Rowerowy Białystok domaga się zmian na ulicy Jurowieckiej od Tadeusza Truskolaskiego
Stowarzyszenia Rowerowy Białystok złożyło wniosek do prezydenta Tadeusza Truskolaskiego o uwolnienie drogi pieszo-rowerowej przy ulicy Jurowieckiej od nieprawidłowo zaparkowanych samochodów. W liście piszą miedzy innymi o kontrowersjach jakie wzbudza ta ulica:
Ulica Jurowiecka od czasu jej przebudowy wzbudza mieszane odczucia mieszkańców Białegostoku. Z jednej strony wydzielenie buspasów i likwidacja zatok autobusowych poprawiły warunki podróżowania zarówno komunikacją miejską jak i samochodami osobowymi.
Z drugiej strony wycinka rosnących wzdłuż ulicy drzew uczyniła z niej betonową pustynię, a likwidacja przejścia dla pieszych na wysokości Jurowieckiej 40 sprawiła, iż na odcinku ponad 300m od Ronda Faustyny Kowalskiej ulica ta jest nie do przekroczenia dla pieszych.

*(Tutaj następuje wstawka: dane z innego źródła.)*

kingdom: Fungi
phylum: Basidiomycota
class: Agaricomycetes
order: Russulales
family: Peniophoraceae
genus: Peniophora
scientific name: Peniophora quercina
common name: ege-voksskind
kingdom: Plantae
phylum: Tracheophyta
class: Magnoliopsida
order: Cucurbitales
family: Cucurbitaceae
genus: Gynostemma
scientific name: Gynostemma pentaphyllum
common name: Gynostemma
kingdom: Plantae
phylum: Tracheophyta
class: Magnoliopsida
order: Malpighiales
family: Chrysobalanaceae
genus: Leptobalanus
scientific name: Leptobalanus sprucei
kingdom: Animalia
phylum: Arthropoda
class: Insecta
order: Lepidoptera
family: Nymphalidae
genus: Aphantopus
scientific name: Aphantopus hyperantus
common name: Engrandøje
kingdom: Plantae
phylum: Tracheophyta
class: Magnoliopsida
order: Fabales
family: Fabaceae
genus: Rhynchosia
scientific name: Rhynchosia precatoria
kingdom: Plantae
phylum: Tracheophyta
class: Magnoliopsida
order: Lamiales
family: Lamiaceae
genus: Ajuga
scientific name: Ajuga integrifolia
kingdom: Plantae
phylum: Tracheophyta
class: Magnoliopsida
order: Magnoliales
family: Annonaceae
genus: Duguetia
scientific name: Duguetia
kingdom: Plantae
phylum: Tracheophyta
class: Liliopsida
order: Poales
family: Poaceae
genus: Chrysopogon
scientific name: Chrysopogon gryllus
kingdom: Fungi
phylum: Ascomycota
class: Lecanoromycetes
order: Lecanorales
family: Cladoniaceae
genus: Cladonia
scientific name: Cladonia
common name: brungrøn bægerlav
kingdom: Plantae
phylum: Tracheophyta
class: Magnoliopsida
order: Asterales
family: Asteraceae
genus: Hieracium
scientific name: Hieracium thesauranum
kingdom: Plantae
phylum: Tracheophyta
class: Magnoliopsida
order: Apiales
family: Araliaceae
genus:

Ciekawe były zmiany dotyczące osób podróżujących na rowerach. Z początku pozbawiono je bezpiecznego dostępu do ulicy, później jednak udostępniono im buspasy, a z myślą o mniej odważnych rowerzystach w miejsce południowego chodnika wyznaczono drogę pieszo-rowerową.
Takie rozwiązanie można by było uznać za rozsądny kompromis, gdyby nie fakt, iż powstała droga pieszo- rowerowa jest notorycznie zastawiana przez kierowców samochodów – napisali aktywiści.
Stowarzyszenie prosi o uniemożliwienie wjazdu i parkowania na przedmiotowej drodze pieszo-rowerowej poprzez zastosowanie gazonów z roślinnością, stojaków rowerowych i w ostateczności słupków.
Chce wyposażenia Straży Miejskiej w Białymstoku w blokady na koła typu „szczypce”, aby jej funkcjonariusze mogli w efektywny sposób karać nieprawidłowo parkujących kierowców.
Rowerowy Białystok w liście pisze także o : ,,konieczności uświadomienia Komendantowi Straży Miejskiej w Białymstoku Panu Krzysztofowi Kolendzie, iż dalsze lekceważenie zawłaszczania przedmiotowej drogi pieszo-rowerowej przez nielegalnie parkujących kierowców może doprowadzić do podobnej tragedii jak ta ze stycznia 2019 roku, kiedy to kierowca auta dostawczego jadąc po chodniku wzdłuż ul. Marii Skłodowskiej-Curie zabił pieszą”.